Tyler sembra avere tutto quello che si possa desiderare: è ricco, è bello, frequenta con scarsa convinzione l'università e si gode il più possibile la vita notturna. Ma il ricordo del suicidio del fratello Michael non smette di tormentarlo, ed è solo immaginando di confidarsi con lui che Tyler riesce a esprimere tutta la propria rabbia nei confronti del padre, indifferente alla propria famiglia e dedito unicamente al lavoro, e la disillusione che prova per la propria esistenza e per il proprio futuro. Nemmeno un arresto per rissa sembra scuoterlo dal suo torpore, finché il coinquilino Aidan non gli propone, per scommessa, di sedurre la figlia del poliziotto che lo ha arrestato. Una sorta di vendetta che presto perderà i suoi connotati originali: Ally e Tyler stabiliscono da subito un legame profondo, cementato anche dalla comune sofferenza. La ragazza ha infatti dovuto assistere all'omicidio della madre, e da allora vive con un padre iperprotettivo, e comprensibilmente poco favorevole alla sua relazione con Tyler.

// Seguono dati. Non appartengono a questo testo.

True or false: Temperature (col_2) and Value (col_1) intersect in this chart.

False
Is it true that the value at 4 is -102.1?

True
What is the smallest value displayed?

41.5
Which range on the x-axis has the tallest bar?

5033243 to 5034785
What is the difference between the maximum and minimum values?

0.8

Remember Me è quindi un film sulla necessità di crescere e maturare, sulle difficoltà e sugli errori che si devono affrontare per farlo, e sul ruolo dell'amore e della famiglia in questo delicato processo. Tyler, con il proprio nichilismo, e la sicurezza di aver capito tutto della vita - ovvero che non c'è niente da capire - che solo a vent'anni si può avere, rappresenta il protagonista ideale della storia, nel quale molti suoi coetanei potranno facilmente riconoscersi. Robert Pattinson, a sua volta, non poteva essere incarnazione migliore del personaggio: circonfuso ormai indelebilmente da un'aura da bello e dannato, conseguenza dei suoi trascorsi (e futuri) da non morto, il ruolo del ragazzo tormentato, ma sotto sotto d'animo gentile, non se lo scollerà facilmente di dosso.

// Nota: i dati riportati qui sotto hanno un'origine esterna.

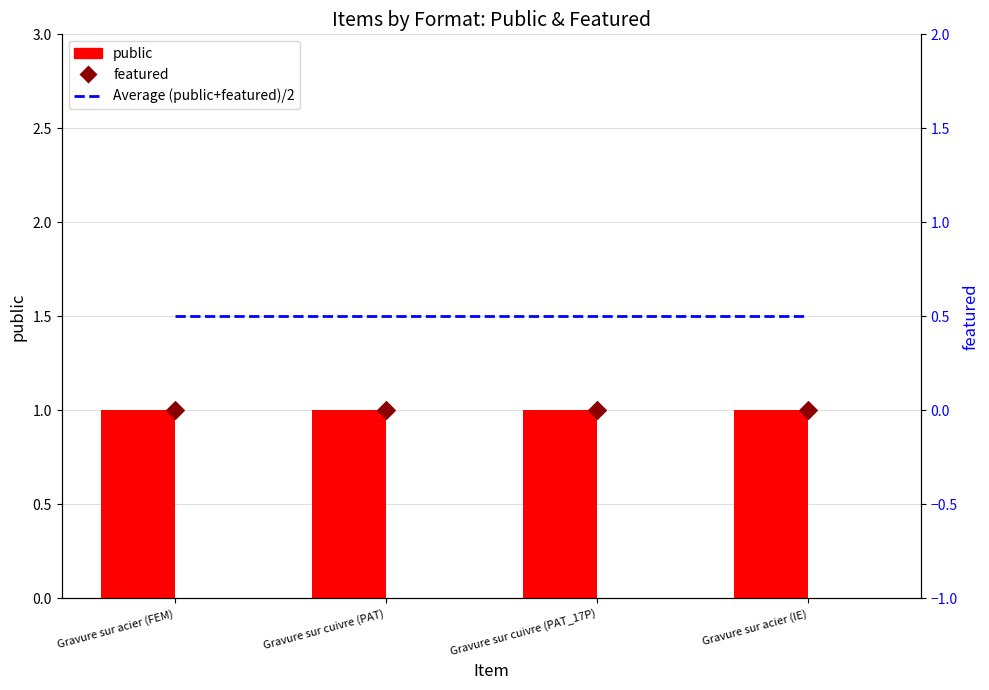

What is the total value across all series at Gravure sur cuivre (PAT)?

1.5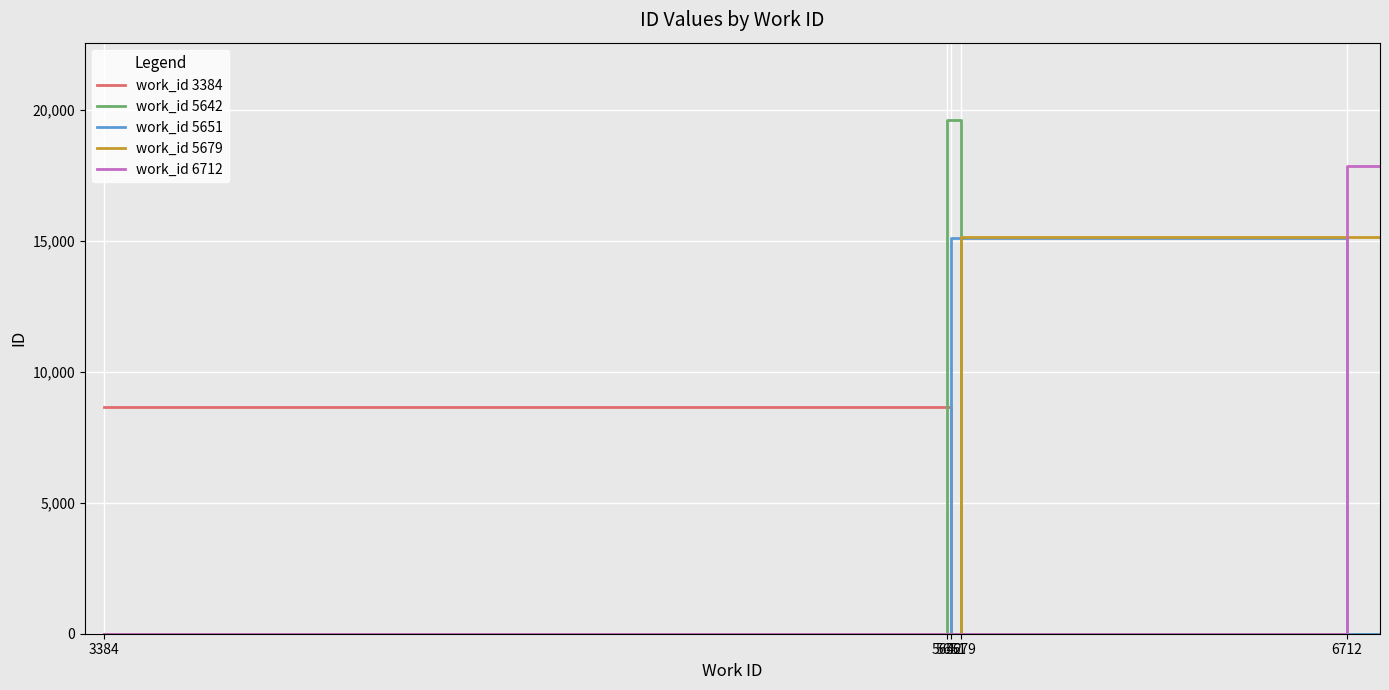

How many lines are shown in the chart?

5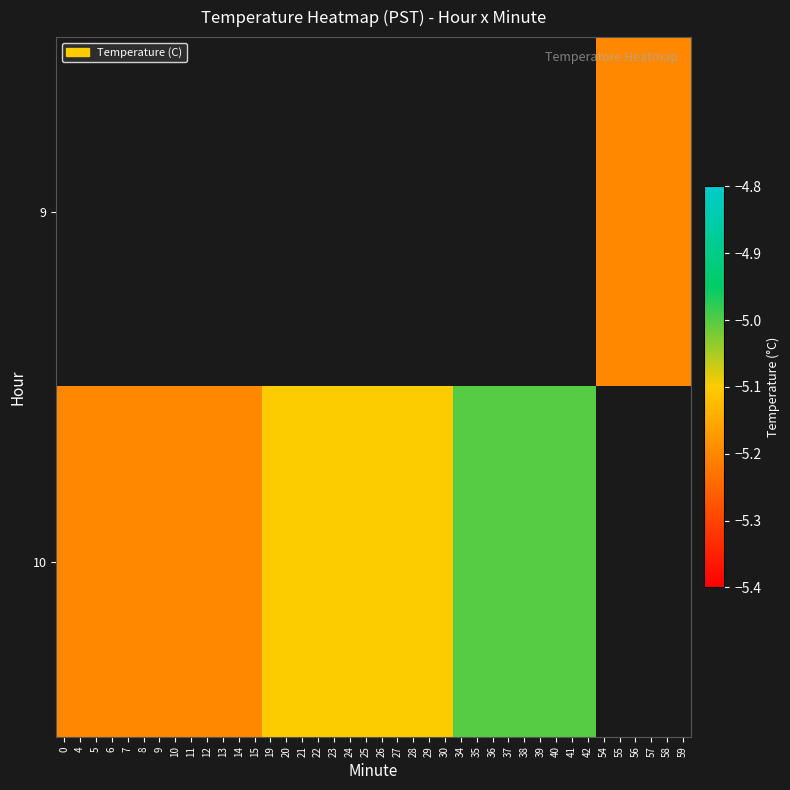

Rank the series by their average value, from lowest to highest.

9, 10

In generale, la prova degli attori è convincente e, oltre a Pattinson, privilegiato da una regia che ne fa il protagonista assoluto di ogni inquadratura, anche la bella Emilie de Ravin e il navigato Pierce Brosnan si comportano bene. Ancora una volta, poi, bisogna constatare la bravura delle nuovissime leve: Ruby Jerins, nel ruolo della sorellina Caroline, dà vita a un personaggio struggente e ironico insieme, che, nonostante la tenera età, è un punto di riferimento e un'ancora di salvezza per Tyler, che vede in lei il talento e la maturità di cui è privo.

Eppure l'azzeccata scelta del cast e il buon approfondimento dedicato ad alcuni dei personaggi non bastano a creare empatia con lo spettatore: tutto sembra essere al proprio posto, calibrato con attenzione, ma il film rimane freddo, non riesce a suscitare emozioni. Il passato drammatico dei due protagonisti, l'accesa contrapposizione tra padre e figlio, l'amore che sembra far dimenticare sofferenze e delusioni, sono tutti temi in grado di far commuovere, ma che vengono qui introdotti come se da soli bastassero a spiegarsi. Ma il sentimento può facilmente diventare melenso, e una litigata trasformarsi in scena madre, se non si pone la dovuta attenzione al linguaggio con cui li si descrive, e se ci si limita, con leggerezza, ad illustrare il fatto in sé, magari convinti che una storia d'amore faccia sempre emozionare, e che dire che una persona è morta, e che si soffre per questo, basti a far sentire quella sofferenza.
Dare vita a personaggi anche interessanti, descrivere la loro evoluzione, suggerirci che, mettendo da parte astio, gelosia, pregiudizio, è possibile ricostruire anche quello che sembrava perduto per sempre è uno sforzo lodevole, ma che lascia una traccia ben poco significativa se non riesce ad arrivare al cuore delle persone. In questo senso, la parte più riuscita della pellicola è quella finale, che contiene forse la chiave di lettura dell'intera vicenda: il monito ad apprezzare la vita per quella che è, senza essere prigionieri del passato, della sofferenza, di noi stessi, senza rimanere immobili, concentrati su nostro piccolo mondo, pensando che ogni nostra azione sarà comunque insignificante.